Tariffs Often Come to Save U.S. Swing-State Jobs: Eco Research Roundup

(Bloomberg) -- From tax cuts to immigration control, many of Donald Trump’s policies seem designed to please solid-red states. Tariffs, opposed by many free-trade Republicans, don’t fit that mold – and as it turns out, that’s no surprise. 

Trade policy is often made with swing states in mind, as the lead study in this week’s economic research roundup finds. We also take a look at a study on job-market disadvantage among America’s incarcerated, another that uses nighttime lights as a gauge of whether global economic data give an accurate read, and a final piece on how U.S. consumption responds to fiscal policies. Check out this column each week for the latest economic research from around the world. 

Swinging party

A Swing-State Theorem, with Evidence
Published March 2018
Available on the NBER website 

Ever feel like American politicians spend their time catering to Ohio and Florida? Economists Xiangjun Ma and John McLaren set out to test that theory. They found that America’s tariff structure is  biased toward industries in swing states. So much so that they  “are set as if voters living outside of swing states count 77 percent as much as voters in swing states,” based on the duo’s analysis. “Tentatively, the results suggest that such effects are far more important for understanding trade policy than lobbying.” The researchers focused on import tariffs because they’re cleanly measured in a consistent way across industries. 

Weekly (demo)graphic

Work and opportunity before and after incarceration
Published March 2018
Available on the Brookings Institution website

It’s well-established that the formerly incarcerated fare badly in the U.S. labor market, but this Brookings Institution study unveils a new facet to that story: they perform even worse before they go to jail. That doesn't necessarily mean that jail time has no effect on earnings, since the imprisoned could have been increasing their work experience  and earnings as they aged, otherwise. What it does underline is that people who end up in jail confront a bad labor market from the outset, likely tied to the fact that they face stark disadvantage. Boys born into families in the bottom 10 percent of the income distribution are about 20 times more likely to be in prison in their 30s compared to boys born in the top 10 percent. Another key data point here? “Roughly one third of all not-working 30-year-old men are either in prison, in jail, or are unemployed former prisoners,” Adam Looney and Nicholas Turner write.  

All of the lights 

Shining a Light on Purchasing Power Parities
Published March 2018 
Available on the NBER website

Statistics might lie, but satellites don’t.
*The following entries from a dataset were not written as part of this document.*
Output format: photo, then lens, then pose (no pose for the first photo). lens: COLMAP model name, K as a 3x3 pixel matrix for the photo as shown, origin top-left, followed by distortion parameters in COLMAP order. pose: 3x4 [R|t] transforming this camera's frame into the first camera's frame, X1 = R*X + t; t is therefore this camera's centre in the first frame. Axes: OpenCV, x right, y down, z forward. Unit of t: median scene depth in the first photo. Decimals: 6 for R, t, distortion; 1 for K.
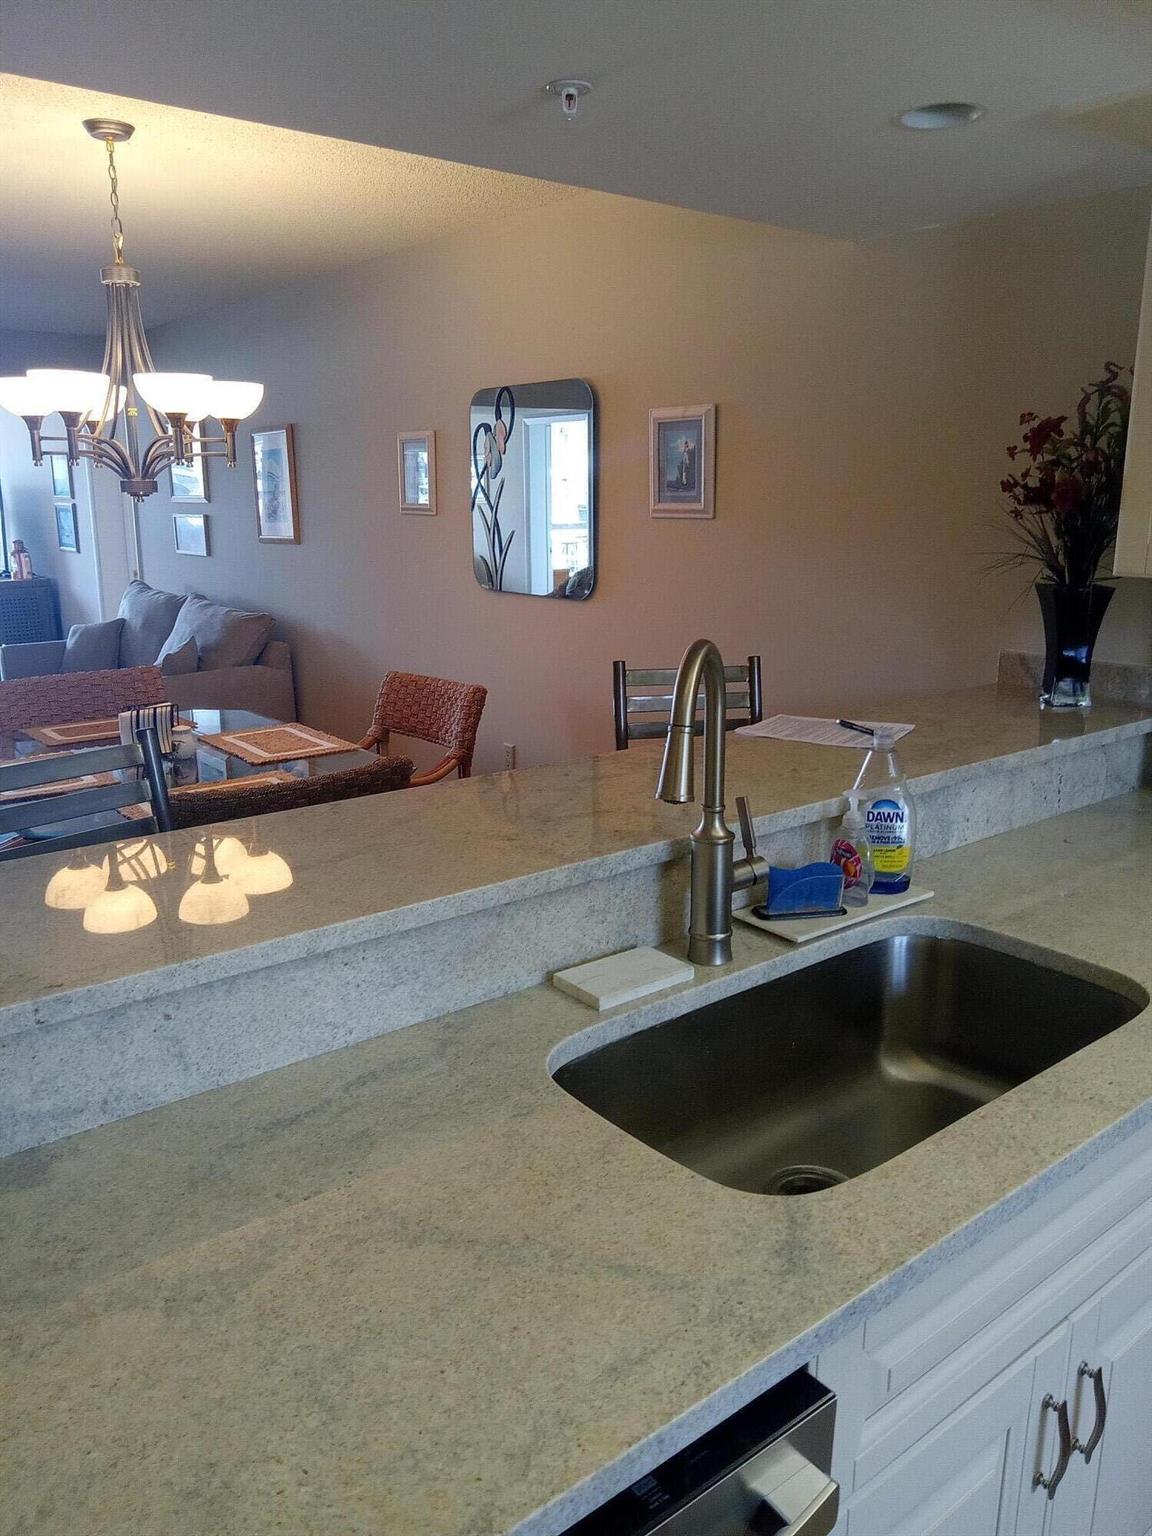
lens RADIAL K [[1144.0, 0, 576.0], [0, 1144.0, 768.0], [0, 0, 1]] dist [-0.004930, -0.008626]
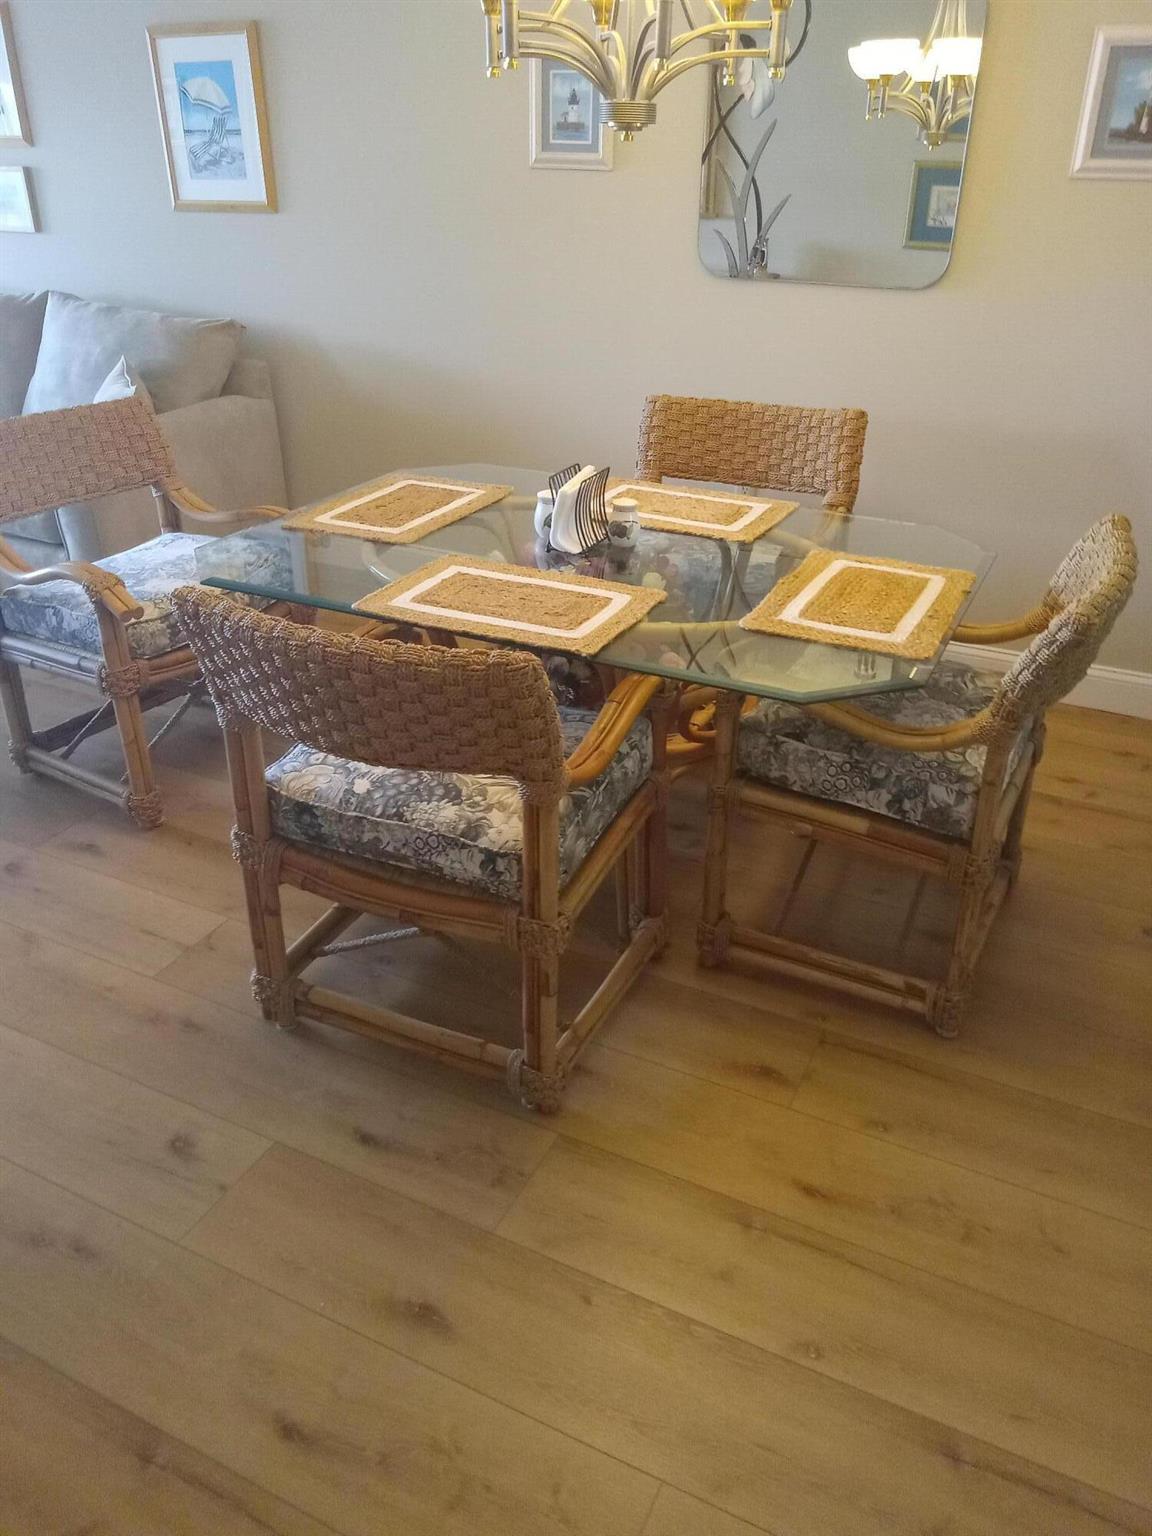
lens RADIAL K [[1161.3, 0, 576.0], [0, 1161.3, 768.0], [0, 0, 1]] dist [-0.010275, -0.006487]
pose [[0.905348, -0.191610, 0.378987, -0.413685], [0.087051, 0.957208, 0.275997, -0.048598], [-0.415653, -0.216882, 0.883286, 0.215543]]
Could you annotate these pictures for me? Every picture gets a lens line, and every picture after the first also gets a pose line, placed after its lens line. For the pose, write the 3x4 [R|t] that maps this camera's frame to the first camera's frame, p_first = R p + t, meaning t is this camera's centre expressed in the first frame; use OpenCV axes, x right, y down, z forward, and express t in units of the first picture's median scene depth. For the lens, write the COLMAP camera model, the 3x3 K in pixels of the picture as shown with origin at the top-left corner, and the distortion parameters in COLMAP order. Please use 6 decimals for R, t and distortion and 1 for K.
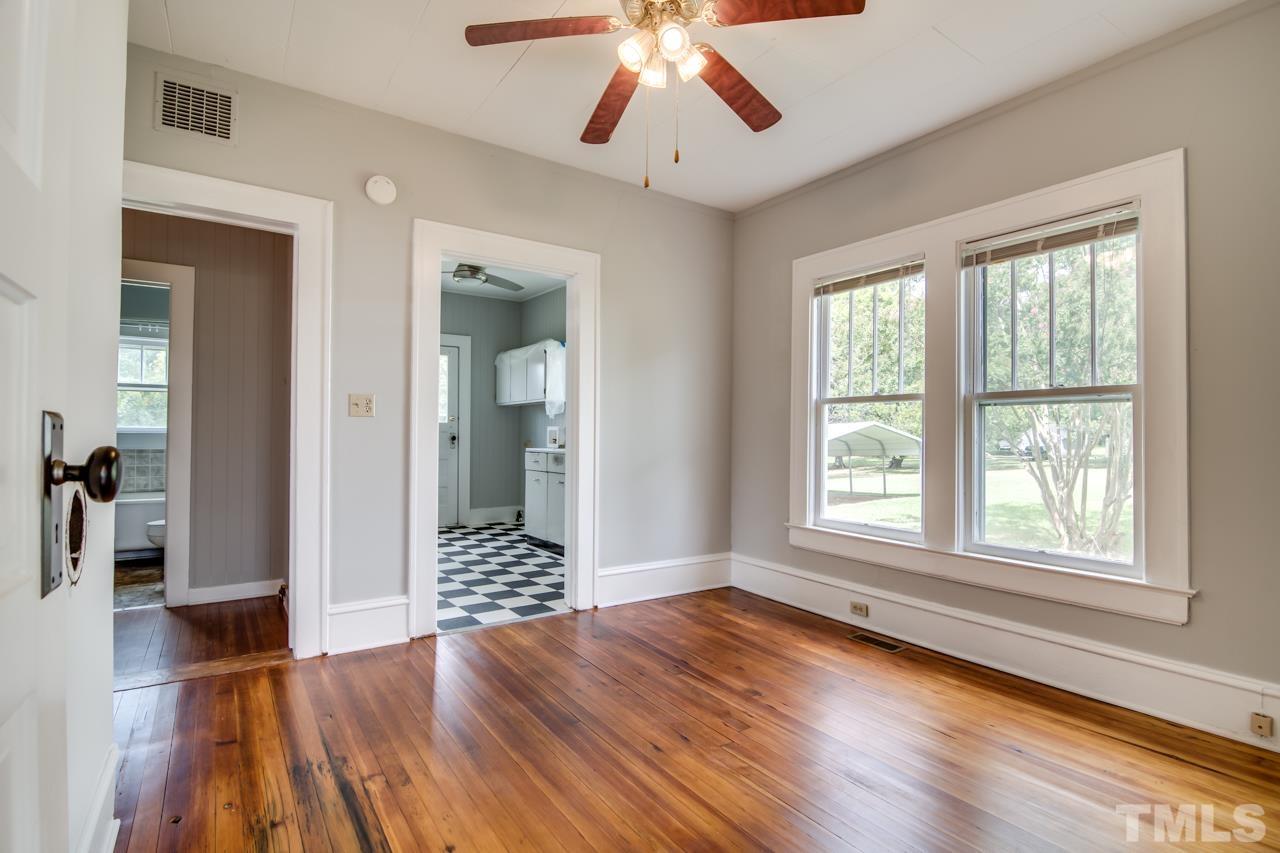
lens RADIAL K [[626.2, 0, 646.9], [0, 626.2, 426.7], [0, 0, 1]] dist [-0.001778, -0.010261]
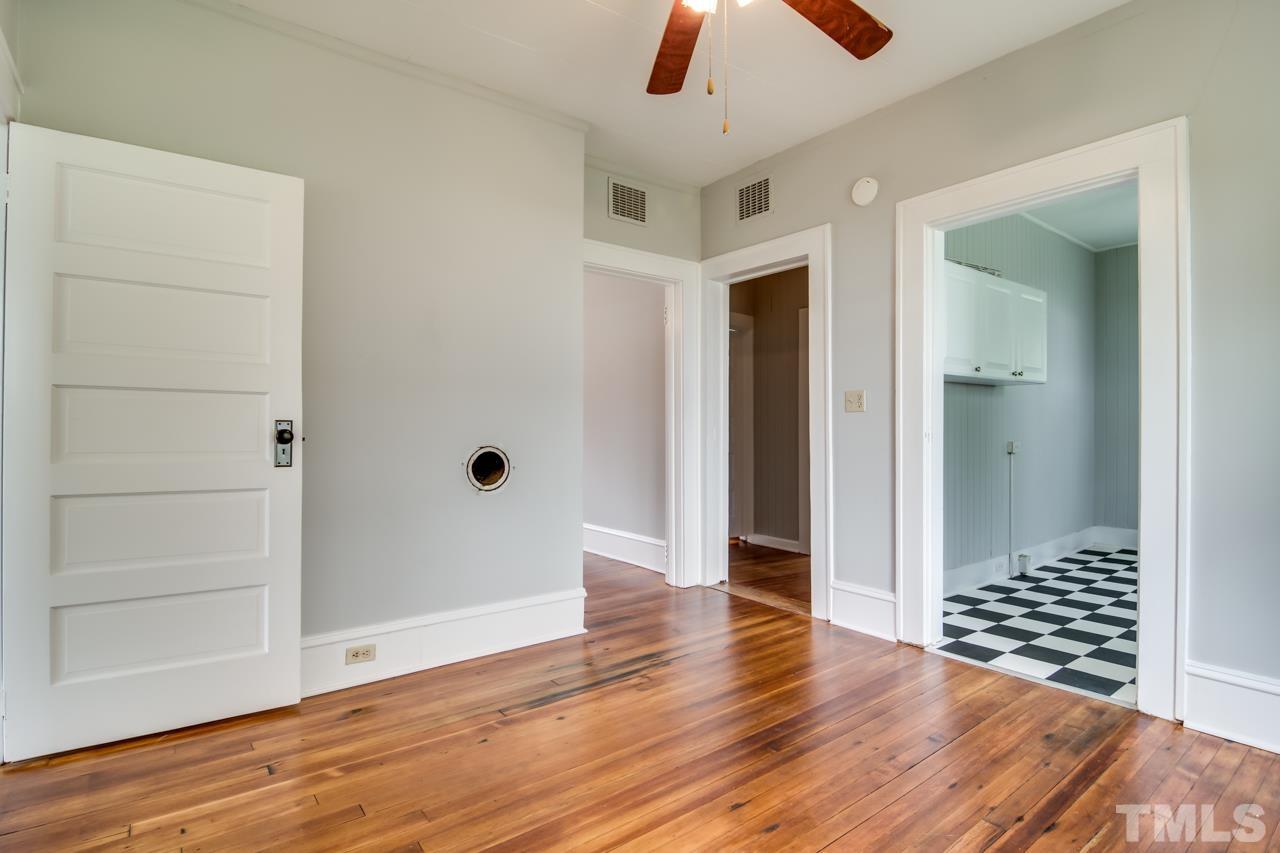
lens RADIAL K [[620.0, 0, 622.5], [0, 620.0, 429.6], [0, 0, 1]] dist [-0.000286, -0.008333]
pose [[0.023374, -0.002939, -0.999722, 0.681405], [0.009608, 0.999950, -0.002715, 0.015179], [0.999681, -0.009542, 0.023401, 0.685741]]
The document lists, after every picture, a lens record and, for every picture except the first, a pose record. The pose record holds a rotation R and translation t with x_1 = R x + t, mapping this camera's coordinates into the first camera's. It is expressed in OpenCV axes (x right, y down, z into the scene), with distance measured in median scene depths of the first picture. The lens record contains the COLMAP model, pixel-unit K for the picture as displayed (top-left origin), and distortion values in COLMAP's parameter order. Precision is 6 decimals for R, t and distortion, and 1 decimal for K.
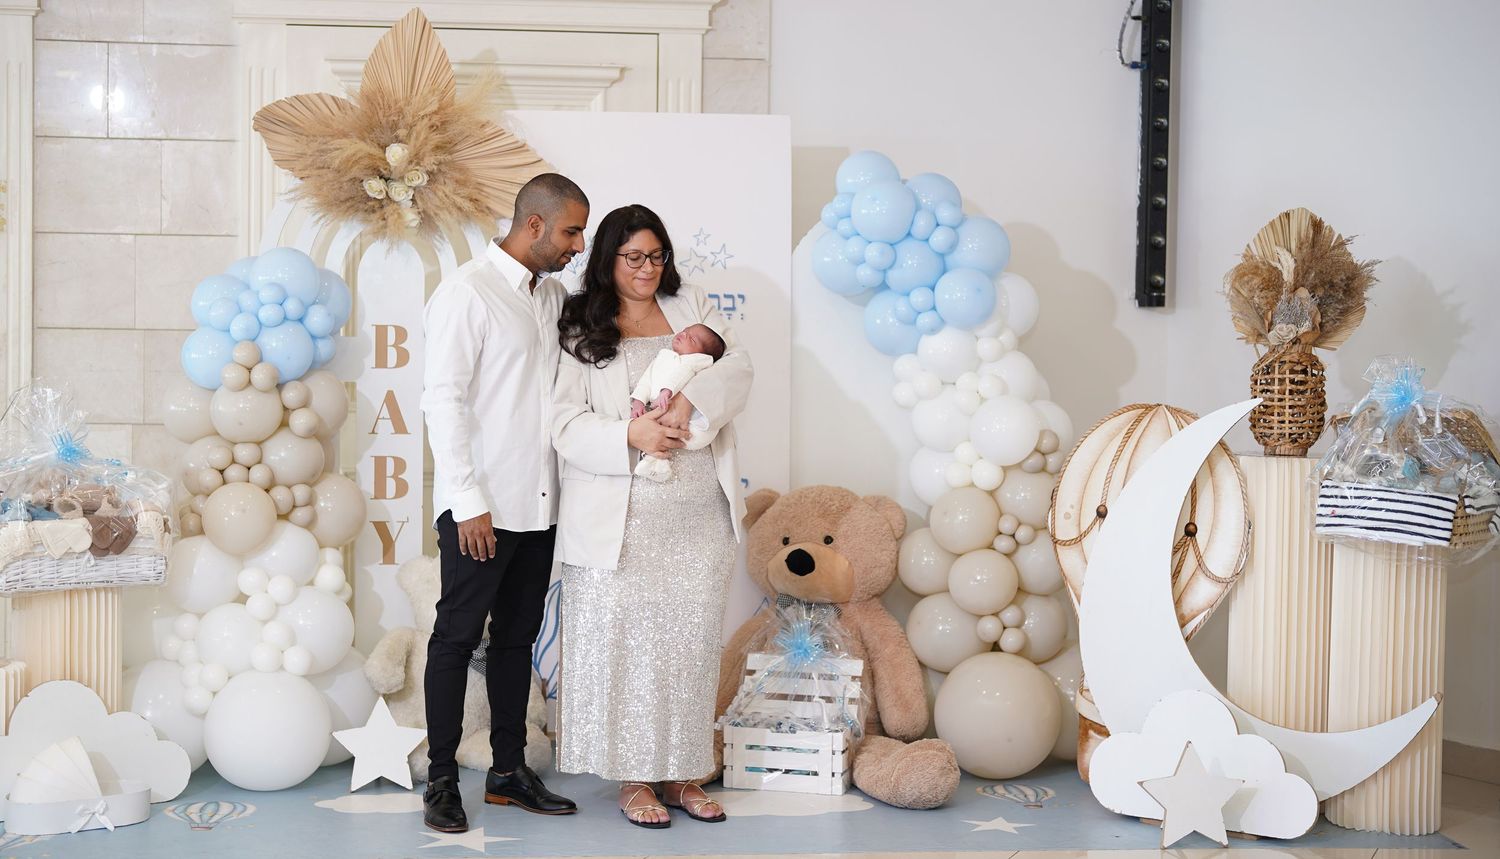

Maxim Pinkovskiy and Xavier Sala-i-Martin use nighttime light data to check whether purchasing power parity-adjusted estimates of GDP around the world are actually better than exchange-rate adjusted growth rates, focusing on the years between 1999 and 2010. They find that not only are they better, but PPP’s have been improving with time.

Let’s get fiscal

Regional Consumption Responses and the Aggregate Fiscal Multiplier
Published March 2018
Available on the St. Louis Fed website

In the depths of the recession, the U.S. government rolled out the American Recovery and Reinvestment Act to help get the economy on a sounder footing. A decade later, Federal Reserve Bank of St. Louis researchers are putting numbers on how much it actually served to boost spending. By their estimates, a $1 increase in county-level government spending increased local retail spending by 11 cents and auto spending by 7 cents, for an 18 cent total boost. The researchers used regional differences in consumer spending data to arrive at their result.